バスから降りた場所は、すでに三の丸の領域でした。そこから北へ、土塁を見ながら二の丸を進み、本丸手前に着きました。そこからは、本丸と周囲の土塁を見ることができます。

最大高さ14mにもなる大土塁は、江戸時代初期の造営だと推定されています。

土塁というと江戸時代以前の造営だとイメージしてたけど、この土塁は違うんだ!
本丸には穂見神社があり、その境内に続100名城スタンプが設置されています。神社を後にして、背後の急な階段を上り、伝天守台跡に着きました。

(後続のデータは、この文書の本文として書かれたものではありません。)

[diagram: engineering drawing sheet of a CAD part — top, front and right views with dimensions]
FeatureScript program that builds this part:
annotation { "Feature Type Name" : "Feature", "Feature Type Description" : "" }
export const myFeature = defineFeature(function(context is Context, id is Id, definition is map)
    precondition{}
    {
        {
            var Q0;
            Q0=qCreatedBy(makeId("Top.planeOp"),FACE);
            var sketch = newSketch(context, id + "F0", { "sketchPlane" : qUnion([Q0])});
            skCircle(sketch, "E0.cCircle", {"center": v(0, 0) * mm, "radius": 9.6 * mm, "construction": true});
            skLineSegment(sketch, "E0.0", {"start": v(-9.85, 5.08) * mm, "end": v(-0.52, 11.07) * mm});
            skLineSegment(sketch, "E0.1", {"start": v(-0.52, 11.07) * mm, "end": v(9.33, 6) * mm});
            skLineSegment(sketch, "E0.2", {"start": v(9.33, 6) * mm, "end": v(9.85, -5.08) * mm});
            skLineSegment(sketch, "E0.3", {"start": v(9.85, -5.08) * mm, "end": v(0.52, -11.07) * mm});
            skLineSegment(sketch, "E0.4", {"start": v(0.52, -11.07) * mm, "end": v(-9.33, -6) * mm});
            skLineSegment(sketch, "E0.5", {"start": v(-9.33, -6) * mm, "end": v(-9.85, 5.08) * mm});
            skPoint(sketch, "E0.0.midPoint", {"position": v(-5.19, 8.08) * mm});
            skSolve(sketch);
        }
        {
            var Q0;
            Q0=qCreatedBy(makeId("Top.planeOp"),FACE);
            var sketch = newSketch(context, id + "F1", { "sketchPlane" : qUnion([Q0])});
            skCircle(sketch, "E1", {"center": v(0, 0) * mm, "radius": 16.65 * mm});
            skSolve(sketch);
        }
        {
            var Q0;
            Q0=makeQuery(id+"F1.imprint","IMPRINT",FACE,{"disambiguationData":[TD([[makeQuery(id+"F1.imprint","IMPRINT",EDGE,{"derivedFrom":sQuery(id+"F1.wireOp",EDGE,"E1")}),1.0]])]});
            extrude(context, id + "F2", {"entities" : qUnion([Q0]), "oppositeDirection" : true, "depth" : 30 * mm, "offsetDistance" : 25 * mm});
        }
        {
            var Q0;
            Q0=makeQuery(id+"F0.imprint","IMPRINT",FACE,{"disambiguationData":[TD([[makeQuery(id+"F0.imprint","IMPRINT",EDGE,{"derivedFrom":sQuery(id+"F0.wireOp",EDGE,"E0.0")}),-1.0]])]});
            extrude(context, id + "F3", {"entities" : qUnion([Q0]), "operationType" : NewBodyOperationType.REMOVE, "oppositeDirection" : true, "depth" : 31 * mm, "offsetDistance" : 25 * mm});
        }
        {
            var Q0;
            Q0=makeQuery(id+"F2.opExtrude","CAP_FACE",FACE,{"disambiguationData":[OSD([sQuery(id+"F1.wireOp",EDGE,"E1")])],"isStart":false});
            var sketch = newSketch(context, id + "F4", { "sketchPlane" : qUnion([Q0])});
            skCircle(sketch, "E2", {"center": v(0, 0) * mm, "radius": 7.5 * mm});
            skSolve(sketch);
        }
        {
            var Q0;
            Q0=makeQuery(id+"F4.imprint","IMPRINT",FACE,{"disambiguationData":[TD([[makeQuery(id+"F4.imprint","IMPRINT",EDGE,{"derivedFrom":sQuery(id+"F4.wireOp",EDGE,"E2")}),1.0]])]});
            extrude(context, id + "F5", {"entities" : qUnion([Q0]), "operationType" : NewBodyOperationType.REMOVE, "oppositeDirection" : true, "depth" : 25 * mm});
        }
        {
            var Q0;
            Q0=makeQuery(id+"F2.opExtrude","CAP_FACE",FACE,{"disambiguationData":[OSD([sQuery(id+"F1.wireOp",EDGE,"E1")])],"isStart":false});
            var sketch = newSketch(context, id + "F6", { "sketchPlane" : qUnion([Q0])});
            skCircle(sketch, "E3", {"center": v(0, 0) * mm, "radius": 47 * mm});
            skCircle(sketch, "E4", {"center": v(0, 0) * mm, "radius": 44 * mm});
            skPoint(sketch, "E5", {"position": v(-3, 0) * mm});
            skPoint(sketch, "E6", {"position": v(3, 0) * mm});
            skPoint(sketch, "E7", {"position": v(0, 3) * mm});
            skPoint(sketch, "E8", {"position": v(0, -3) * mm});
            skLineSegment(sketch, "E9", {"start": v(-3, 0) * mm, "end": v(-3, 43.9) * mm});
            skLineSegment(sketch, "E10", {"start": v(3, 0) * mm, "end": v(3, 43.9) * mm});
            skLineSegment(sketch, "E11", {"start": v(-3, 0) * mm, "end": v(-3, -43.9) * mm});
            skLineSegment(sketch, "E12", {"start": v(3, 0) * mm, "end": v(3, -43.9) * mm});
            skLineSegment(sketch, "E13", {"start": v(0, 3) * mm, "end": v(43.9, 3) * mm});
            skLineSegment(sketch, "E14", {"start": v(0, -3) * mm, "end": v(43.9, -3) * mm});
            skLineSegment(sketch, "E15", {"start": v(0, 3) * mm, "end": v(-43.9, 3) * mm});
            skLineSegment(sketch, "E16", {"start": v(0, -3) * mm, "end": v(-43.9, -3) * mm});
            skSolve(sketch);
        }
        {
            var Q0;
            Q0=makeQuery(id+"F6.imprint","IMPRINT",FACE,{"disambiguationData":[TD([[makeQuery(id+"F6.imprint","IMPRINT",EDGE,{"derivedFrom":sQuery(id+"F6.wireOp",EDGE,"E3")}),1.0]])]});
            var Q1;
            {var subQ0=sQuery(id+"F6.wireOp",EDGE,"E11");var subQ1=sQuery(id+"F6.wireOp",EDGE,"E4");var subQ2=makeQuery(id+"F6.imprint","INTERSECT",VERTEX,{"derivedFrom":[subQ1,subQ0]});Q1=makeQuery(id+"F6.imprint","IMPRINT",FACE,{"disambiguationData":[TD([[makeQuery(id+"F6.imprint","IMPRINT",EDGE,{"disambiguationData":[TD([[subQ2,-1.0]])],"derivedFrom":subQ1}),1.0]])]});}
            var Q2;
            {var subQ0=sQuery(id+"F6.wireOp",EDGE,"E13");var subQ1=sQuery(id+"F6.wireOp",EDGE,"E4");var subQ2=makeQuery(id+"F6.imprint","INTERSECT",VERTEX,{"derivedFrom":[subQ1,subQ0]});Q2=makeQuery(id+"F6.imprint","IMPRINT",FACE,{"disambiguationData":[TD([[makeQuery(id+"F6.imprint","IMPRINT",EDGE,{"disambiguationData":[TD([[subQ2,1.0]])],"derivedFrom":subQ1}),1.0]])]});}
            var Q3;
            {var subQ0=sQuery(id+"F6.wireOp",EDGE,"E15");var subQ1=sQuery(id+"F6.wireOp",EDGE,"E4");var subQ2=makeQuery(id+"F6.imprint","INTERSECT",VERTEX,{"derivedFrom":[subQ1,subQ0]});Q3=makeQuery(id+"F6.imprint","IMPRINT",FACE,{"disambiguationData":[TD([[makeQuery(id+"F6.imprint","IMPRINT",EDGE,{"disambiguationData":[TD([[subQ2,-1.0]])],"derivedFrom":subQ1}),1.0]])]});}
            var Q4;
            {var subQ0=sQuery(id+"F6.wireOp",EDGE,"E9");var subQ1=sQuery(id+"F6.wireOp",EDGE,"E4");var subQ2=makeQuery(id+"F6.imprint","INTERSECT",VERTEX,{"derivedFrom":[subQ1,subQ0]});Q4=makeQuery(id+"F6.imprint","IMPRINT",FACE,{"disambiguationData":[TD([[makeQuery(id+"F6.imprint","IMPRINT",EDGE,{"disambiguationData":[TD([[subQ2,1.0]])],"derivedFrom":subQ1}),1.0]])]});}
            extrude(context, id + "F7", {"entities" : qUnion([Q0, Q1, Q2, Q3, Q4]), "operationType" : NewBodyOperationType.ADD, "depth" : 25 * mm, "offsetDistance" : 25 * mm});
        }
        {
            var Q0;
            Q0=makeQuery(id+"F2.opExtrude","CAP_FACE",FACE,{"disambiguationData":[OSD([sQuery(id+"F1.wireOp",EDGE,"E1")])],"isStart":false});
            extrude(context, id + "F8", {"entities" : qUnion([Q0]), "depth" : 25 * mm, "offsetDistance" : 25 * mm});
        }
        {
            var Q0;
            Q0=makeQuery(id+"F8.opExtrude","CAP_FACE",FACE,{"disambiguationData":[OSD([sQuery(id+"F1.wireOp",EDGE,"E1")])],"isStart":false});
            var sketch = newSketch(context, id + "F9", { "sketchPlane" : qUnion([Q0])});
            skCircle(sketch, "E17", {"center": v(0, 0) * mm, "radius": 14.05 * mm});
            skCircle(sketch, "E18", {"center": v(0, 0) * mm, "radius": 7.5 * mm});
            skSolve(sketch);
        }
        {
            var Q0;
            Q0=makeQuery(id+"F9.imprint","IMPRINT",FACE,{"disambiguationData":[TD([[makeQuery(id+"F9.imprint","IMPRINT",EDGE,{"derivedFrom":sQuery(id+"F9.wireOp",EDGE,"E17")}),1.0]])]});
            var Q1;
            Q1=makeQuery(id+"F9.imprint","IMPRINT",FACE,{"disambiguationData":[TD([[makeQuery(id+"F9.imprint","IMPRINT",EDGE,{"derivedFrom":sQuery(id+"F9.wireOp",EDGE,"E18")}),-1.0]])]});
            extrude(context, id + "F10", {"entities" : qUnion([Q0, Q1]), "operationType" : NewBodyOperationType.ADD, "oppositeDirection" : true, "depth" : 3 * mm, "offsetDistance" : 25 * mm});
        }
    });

伝天守台跡には、礎石があります。本来あるはずの瓦の出土がないため、天守のような建物は建てられなかったと考えられています。
伝天守台跡から、さらに北へ階段を下りると、巨大な堀が見えてきます。

北曲輪と本丸を遮る大空堀で、堀底に大きな段差があります。

本丸の大土塁やこの大空堀から、興国寺城の規模感を体感できるんだね!
北曲輪の横には、東海道新幹線の線路が走っていて、橋から新幹線を見ることができました。

城郭内から間近で新幹線が見られることに驚きました!特別感があって良いですよね。
今回は、「最初の戦国大名」北条早雲ゆかりの城に行けて良かったです。